• Selected extract
<<<<

Royal London set to propose full-blown LV= merger deal | Insurance Business UK

Royal London set to propose full-blown LV= merger deal

Royal London is expected to propose a full-blown merger deal with LV=’s board should the mutual insurer’s members vote against the planned £530 million takeover by US private equity firm Bain Capital on 10 December.

Read more: Major LV= takeover is on - FCA approves member voting

Many of LV=’s 1.2 million members have threatened to vote down the controversial deal after they were offered just £100 in payout in exchange for losing their mutual status.

Under the potential Royal London deal, LV= policyholders would be able to keep their mutual status. If a merger was to push through, however, Royal London could also look to sell the historic LV= brand, The Daily Mail reported on Sunday.

German financial firm Allianz currently holds the license to the brand after it bought LV=’s general insurance business for £1 billion last year.

A merge between the two mutuals would require voting by both LV=’s and Royal London’s combined more than three million members – a process that could take at least 18 months.  

Industry insiders told The Daily Mail that if the Bain acquisition was scrapped, LV= was in danger of running out of attractive options.

“If [LV=] stayed as a friendly society, I think they'd have been worried that there was only one game in town, that they could only merge with Royal London,” an insurance expert told The Daily Mail. “So, they were probably thinking that in order to introduce some competitive tension and get the best value for members, we're going to have to construct something, [a sale process] where other people will be able to bid as well.”

Read more: LV= lifts the lid on Royal London bid and why it was trumped

Royal London made it to the final stage of the acquisition process offering £540 million. Ultimately, LV= decided to go with Bain’s £530 million bid, which the board said was more attractive because the firm was prepared to acquire the entire business while Royal London’s offer had “higher and less certain” administrative costs.

>>>>

• Given information
<<<<

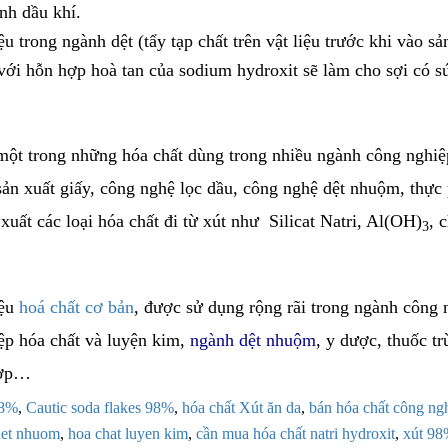
nh dầu khí.
u trong ngành dệt (tẩy tạp chất trên vật liệu trước khi vào sả
với hỗn hợp hoà tan của sodium hydroxit sẽ làm cho sợi có s
ột trong những hóa chất dùng trong nhiều ngành công nghiệ
 sản xuất giấy, công nghệ lọc dầu, công nghệ dệt nhuộm, thực
xuất các loại hóa chất đi từ xút như Silicat Natri, Al(OH)
, 
3
iệu
hoá chất cơ bản
, được sử dụng rộng rãi trong ngành công 
ệp hóa chất và luyện kim,
ngành dệt nhuộm
, y dược, thuốc t
hợp…
98%
,
Cautic soda flakes 98%
,
hóa chất Xút ăn da
,
bán hóa chất công ng
det nhuom
,
hoa chat luyen kim
,
cần mua hóa chất natri hydroxit
,
xút 9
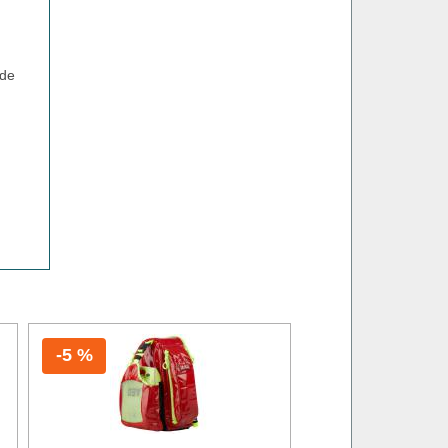
nde
-5 %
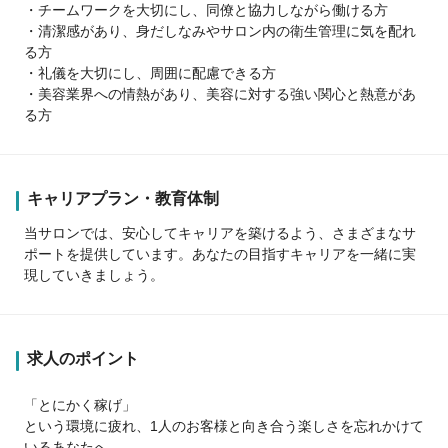
・チームワークを大切にし、同僚と協力しながら働ける方
・清潔感があり、身だしなみやサロン内の衛生管理に気を配れ
る方
・礼儀を大切にし、周囲に配慮できる方
・美容業界への情熱があり、美容に対する強い関心と熱意があ
る方
キャリアプラン・教育体制
当サロンでは、安心してキャリアを築けるよう、さまざまなサ
ポートを提供しています。あなたの目指すキャリアを一緒に実
現していきましょう。
求人のポイント
「とにかく稼げ」
という環境に疲れ、1人のお客様と向き合う楽しさを忘れかけて
いるあなたへ。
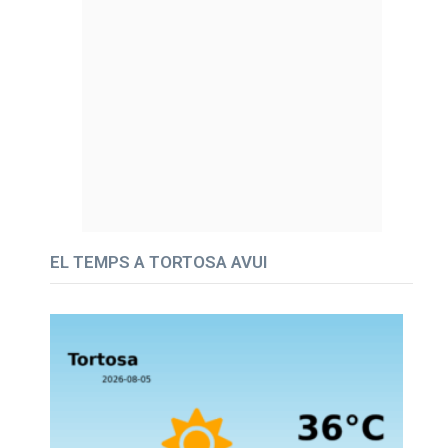
EL TEMPS A TORTOSA AVUI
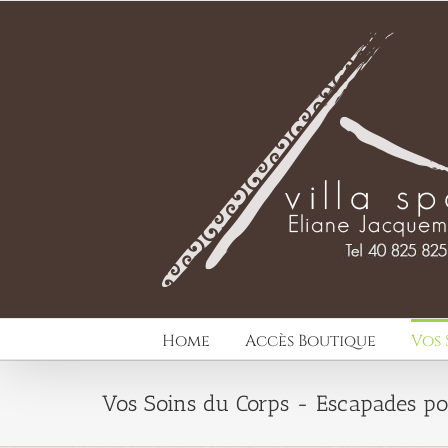
Passer
au
contenu
Home
Accès Boutique
Vos 
Vos Soins du Corps - Escapades po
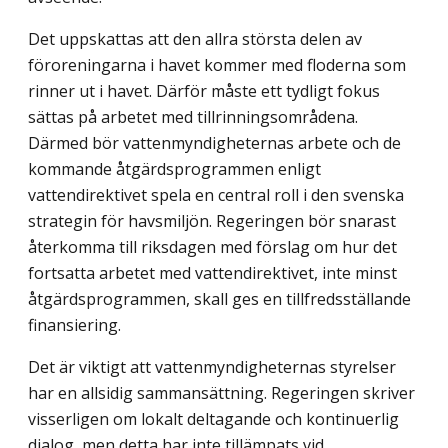
Det uppskattas att den allra största delen av
föroreningarna i havet kommer med floderna som
rinner ut i havet. Därför måste ett tydligt fokus
sättas på arbetet med tillrinningsområdena.
Därmed bör vattenmyndigheternas arbete och de
kommande åtgärdsprogrammen enligt
vattendirektivet spela en central roll i den svenska
strategin för havsmiljön. Regeringen bör snarast
återkomma till riksdagen med förslag om hur det
fortsatta arbetet med vattendirektivet, inte minst
åtgärdsprogrammen, skall ges en tillfredsställande
finansiering.
Det är viktigt att vattenmyndigheternas styrelser
har en allsidig sammansättning. Regeringen skriver
visserligen om lokalt deltagande och kontinuerlig
dialog, men detta har inte tillämpats vid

>>>>

• Goal of the exercise
From the article about the proposed LV= merger, repeat word for word the stretch from "Royal London is" through "on 10 December.". Answer using only the article about the proposed LV= merger.

• Output of the task
Royal London is expected to propose a full-blown merger deal with LV=’s board should the mutual insurer’s members vote against the planned £530 million takeover by US private equity firm Bain Capital on 10 December.